__PROBLEM DETAILS__. Below are the records; give again exactly the line with "использующий метод обратного", the line with "системе Windows, а", and each line that lies between them, and nothing besides.

__SUPPLIED RECORDS__.

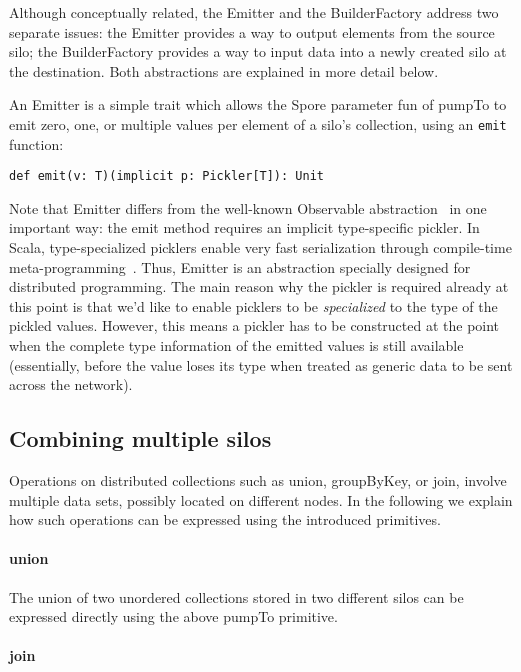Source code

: \documentclass{easychair}
\begin{document}
Although conceptually related, the Emitter and the BuilderFactory address two
separate issues: the Emitter provides a way to output elements from the source
silo; the BuilderFactory provides a way to input data into a newly created
silo at the destination. Both abstractions are explained in more detail below.

An Emitter is a simple trait which allows the Spore parameter fun of pumpTo to
emit zero, one, or multiple values per element of a silo's collection, using an
\verb|emit| function:
\begin{verbatim}
def emit(v: T)(implicit p: Pickler[T]): Unit
\end{verbatim}
\noindent
Note that Emitter differs from the well-known Observable abstraction~\cite{Meijer12}
in one important way: the emit method requires an implicit type-specific
pickler. In Scala, type-specialized picklers enable very fast serialization
through compile-time meta-programming~\cite{MillerHBO13}. Thus, Emitter is an
abstraction specially designed for distributed programming. The main reason
why the pickler is required already at this point is that we'd like to enable
picklers to be \emph{specialized} to the type of the pickled values. However,
this means a pickler has to be constructed at the point when the complete type
information of the emitted values is still available (essentially, before the
value loses its type when treated as generic data to be sent across the
network).

\subsection{Combining multiple silos}

Operations on distributed collections such as union, groupByKey, or join,
involve multiple data sets, possibly located on different nodes. In the
following we explain how such operations can be expressed using the introduced
primitives.

\paragraph{union}

The union of two unordered collections stored in two different silos can be
expressed directly using the above pumpTo primitive.

\paragraph{join}
\end{document}
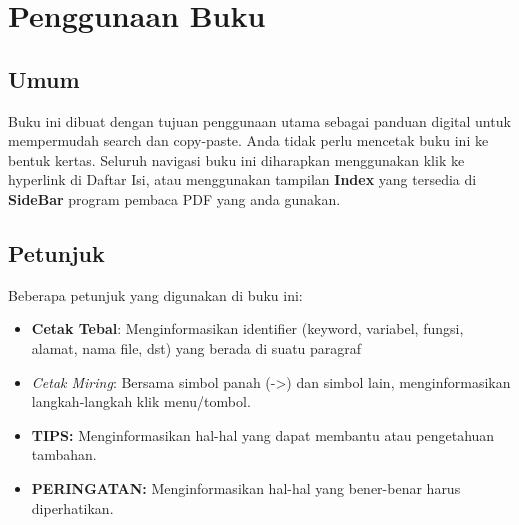 \documentclass[12pt]{book}
\begin{document}
	\newpage
	\chapter{Penggunaan Buku}

	\section{Umum}
	Buku ini dibuat dengan tujuan penggunaan utama sebagai panduan digital untuk mempermudah search dan copy-paste.
	Anda tidak perlu mencetak buku ini ke bentuk kertas.
	Seluruh navigasi buku ini diharapkan menggunakan klik ke hyperlink di Daftar Isi,
	atau menggunakan tampilan \textbf{Index} yang tersedia di \textbf{SideBar} program pembaca PDF yang anda gunakan.

	\section{Petunjuk}
	Beberapa petunjuk yang digunakan di buku ini:
	\begin{itemize}
		\item \textbf{Cetak Tebal}: Menginformasikan identifier (keyword, variabel, fungsi, alamat, nama file, dst) yang berada di suatu paragraf
		\item \textit{Cetak Miring}: Bersama simbol panah (->) dan simbol lain, menginformasikan langkah-langkah klik menu/tombol.
		\item \textbf{TIPS:} Menginformasikan hal-hal yang dapat membantu atau pengetahuan tambahan.
		\item \textbf{PERINGATAN:} Menginformasikan hal-hal yang bener-benar harus diperhatikan.
	\end{itemize}
\end{document}
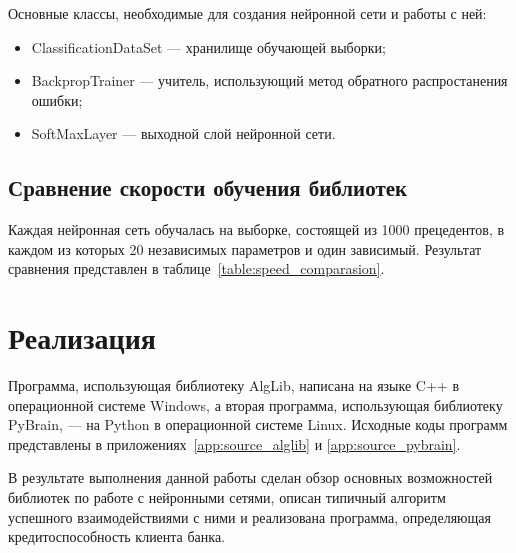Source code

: Основные классы, необходимые для создания нейронной сети и работы с ней:

\begin{itemize}
    \item ClassificationDataSet — хранилище обучающей выборки;
    \item BackpropTrainer — учитель, использующий метод обратного
        распростанения ошибки;
    \item SoftMaxLayer — выходной слой нейронной сети.
\end{itemize}

\subsection{Сравнение скорости обучения библиотек}

Каждая нейронная сеть обучалась на выборке, состоящей из 1000 прецедентов, в
каждом из которых 20 независимых параметров и один зависимый. Результат
сравнения представлен в таблице~\ref{table:speed_comparasion}.


\section{Реализация}

Программа, использующая библиотеку AlgLib, написана на языке C++ в операционной
системе Windows, а вторая программа, использующая библиотеку PyBrain, — на
Python в операционной системе Linux. Исходные коды программ представлены в
приложениях~\ref{app:source_alglib} и \ref{app:source_pybrain}.


В результате выполнения данной работы сделан обзор основных возможностей
библиотек по работе с нейронными сетями, описан типичный алгоритм успешного
взаимодействиями с ними и реализована программа,
определяющая кредитоспособность клиента банка.




\lstset{language=C++, basicstyle=\footnotesize\ttfamily}



\lstset{language=Python}


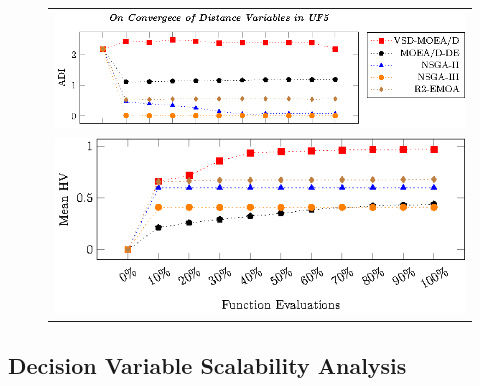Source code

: \begin{figure}[t]
\centering
\begin{tabular}{l}
 \includegraphics[scale=0.8]{images/Diversity_Long_Term_tikz_UF5-figure0.eps}\\[0cm]%
 \includegraphics[scale=0.8]{images/Diversity_Long_Term_tikz_UF5-figure1.eps}\\[0cm]%
\end{tabular}
\end{figure}



\subsection{Decision Variable Scalability Analysis}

__SOLUTION TO THIS TASK__.
    \item BackpropTrainer — учитель, использующий метод обратного
        распростанения ошибки;
    \item SoftMaxLayer — выходной слой нейронной сети.
\end{itemize}

\subsection{Сравнение скорости обучения библиотек}

Каждая нейронная сеть обучалась на выборке, состоящей из 1000 прецедентов, в
каждом из которых 20 независимых параметров и один зависимый. Результат
сравнения представлен в таблице~\ref{table:speed_comparasion}.


\section{Реализация}

Программа, использующая библиотеку AlgLib, написана на языке C++ в операционной
системе Windows, а вторая программа, использующая библиотеку PyBrain, — на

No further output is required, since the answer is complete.